该项目的总体目标是应用生物化学、细胞生物学和转基因等方法，阐明与阿尔茨海默病（AD）相关的脑载脂蛋白，特别是载脂蛋白E （APOE, gene； APOE, protein）和载脂蛋白J （apoJ）的重要神经生物学活性，并阐明这些蛋白如何调节β -淀粉样蛋白的形成。由于APOE - epsilon4相关的AD是最常见的AD形式，我们计划重点识别APOE依赖性（特别是epsilon4-异构体依赖性）和apoj依赖性现象，这些现象可能成为治疗靶点。
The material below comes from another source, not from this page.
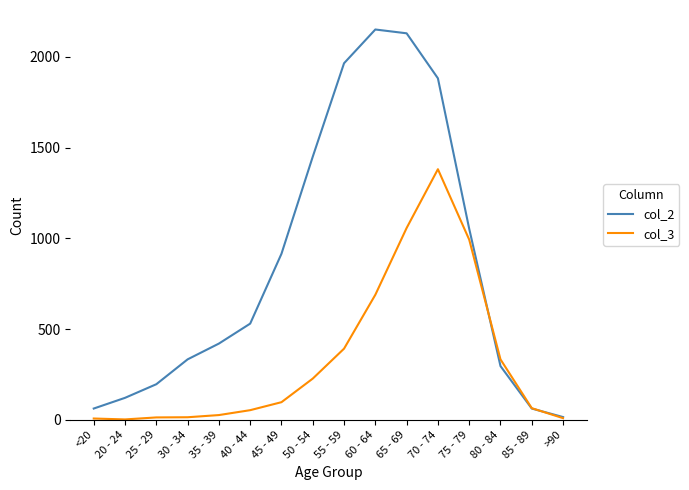

How many lines are shown in the chart?

2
在项目1中，研究人员将测量apoE-异构体/Abeta复合物的形成和Abeta纤维形成，在没有或存在非变性apoE （epsilon 2， epsilon3或epsilon4 [ROS]， apoJ等）的情况下，这些被认为有助于体内β -淀粉样蛋白的形成。这些现象的作用将在它以不同的物理状态之一（可溶性、聚集/纤维化、氧化）提供给原代脑培养物或在体内的大脑中，在没有或存在apoE、epsilon 2、epsilon 3或epsilon4异构体或apoJ（反过来，apoJ将通过外源或转基因提供）的情况下确定。在项目2中，从正常受试者、老年人和AD患者中获得循环可溶性水平。sAbeta在脂蛋白颗粒中的分布以及apoE亚型对sAbeta分布的影响也将被确定。将研究非氧化和氧化载脂蛋白。在相关的目标中，循环sAbeta项目3的清除和降解的细胞位点，脑淀粉样血管病的模型将使用新的和经过验证的策略创建。同时，利用人类betaAPP cDNA，构建在神经元细胞中过表达人betaAPP基因的转基因小鼠，该基因含有由小鼠Thy-1启动子或ARPP-21神经元特异性核心启动子驱动的FAD K670N/M671L突变。最后，利用胶质纤维酸性蛋白启动子在胶质细胞中产生过表达人apoL蛋白的转基因小鼠，并用于确定apoJ在Abeta增溶中的作用。这些项目将由行政核心、组织病理学核心和Abeta核心提供支持。“Abeta核心”将监督Abeta结构状态的标准化和专门的、高度敏感的Abeta水平测量。